▶ _YOUR GOAL_: When copying the records below, keep every word as it is and drop the images.

▶ _GIVEN INFORMATION_:
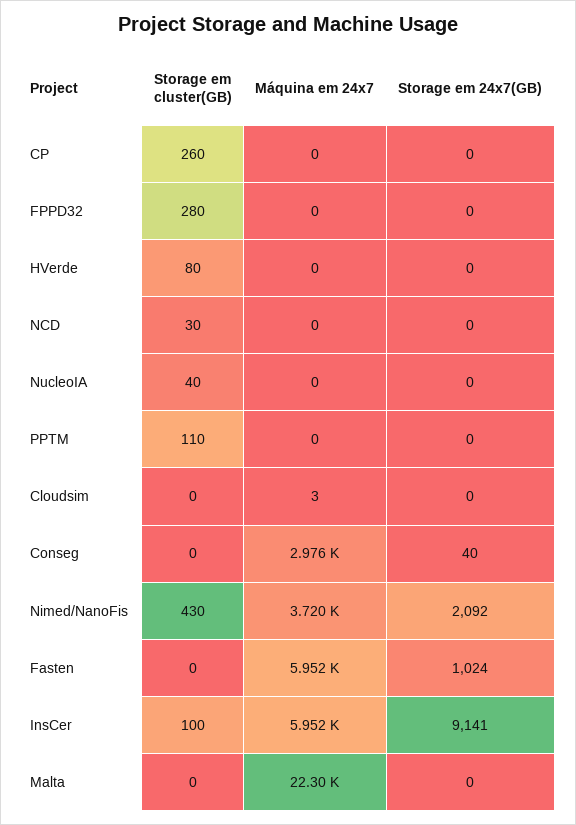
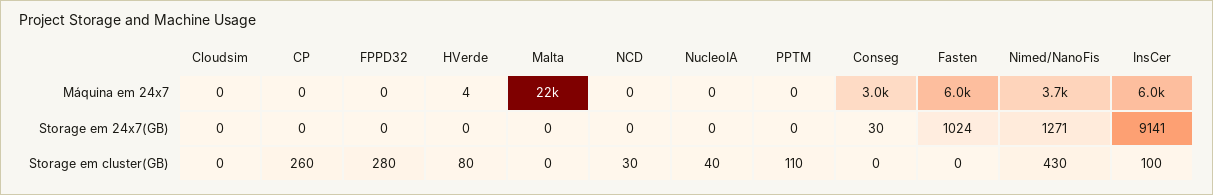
Máquina em 24x7, HVerde: 0 -> 4
Máquina em 24x7, Cloudsim: 3 -> 0
Storage em 24x7(GB), Conseg: 40 -> 30
Storage em 24x7(GB), Nimed/NanoFis: 2092 -> 1271

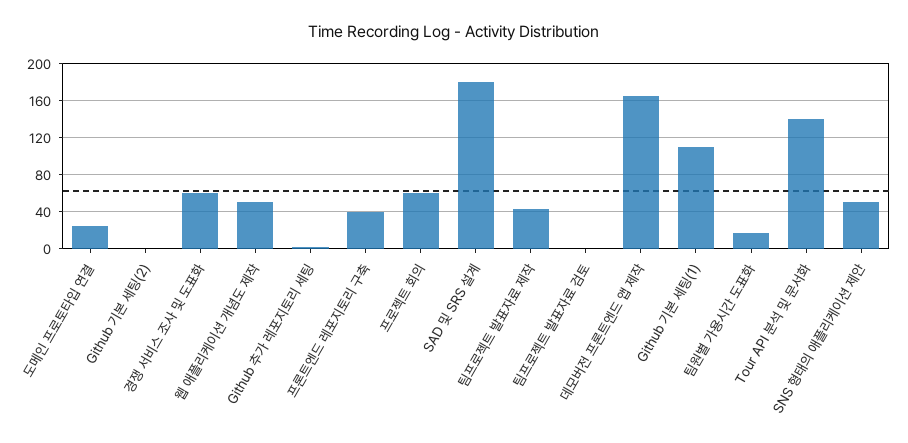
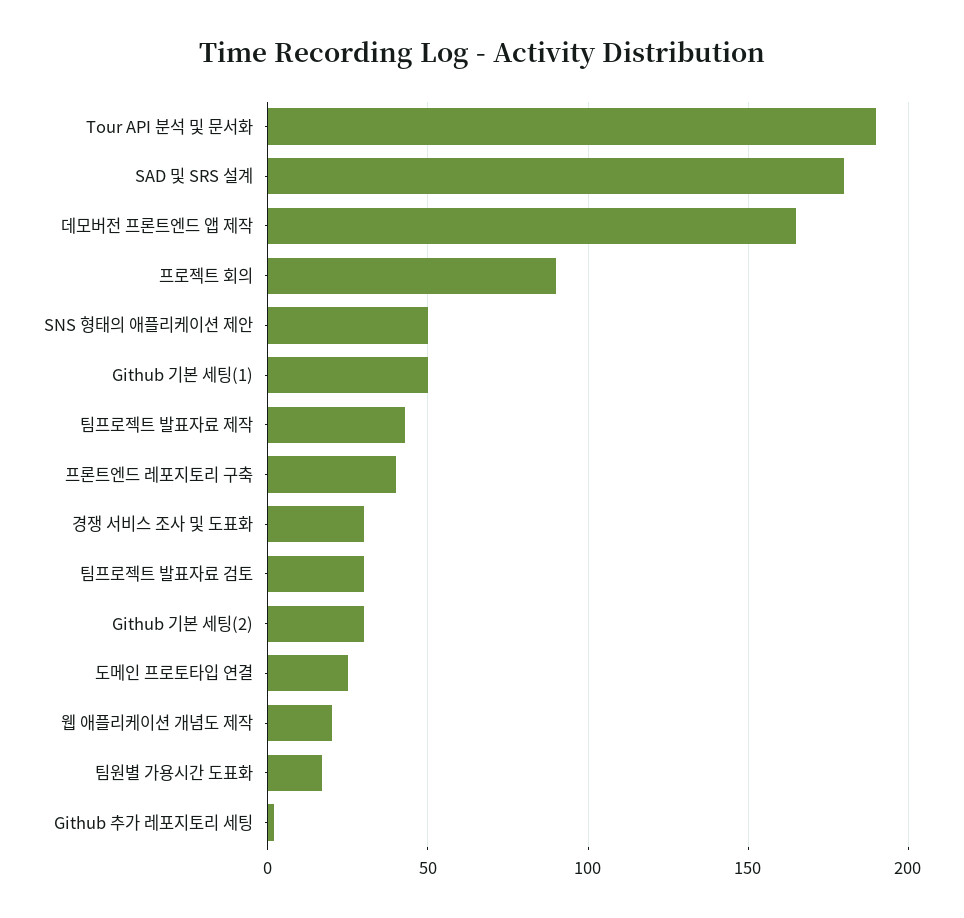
Github 기본 세팅(2): 0 -> 30
경쟁 서비스 조사 및 도표화: 60 -> 30
웹 애플리케이션 개념도 제작: 50 -> 20
프로젝트 회의: 60 -> 90
팀프로젝트 발표자료 검토: 0 -> 30
Github 기본 세팅(1): 110 -> 50
Tour API 분석 및 문서화: 140 -> 190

▶ _EXERCISE OUTPUT_:
Máquina em 24x7, HVerde: 0 -> 4
Máquina em 24x7, Cloudsim: 3 -> 0
Storage em 24x7(GB), Conseg: 40 -> 30
Storage em 24x7(GB), Nimed/NanoFis: 2092 -> 1271

Github 기본 세팅(2): 0 -> 30
경쟁 서비스 조사 및 도표화: 60 -> 30
웹 애플리케이션 개념도 제작: 50 -> 20
프로젝트 회의: 60 -> 90
팀프로젝트 발표자료 검토: 0 -> 30
Github 기본 세팅(1): 110 -> 50
Tour API 분석 및 문서화: 140 -> 190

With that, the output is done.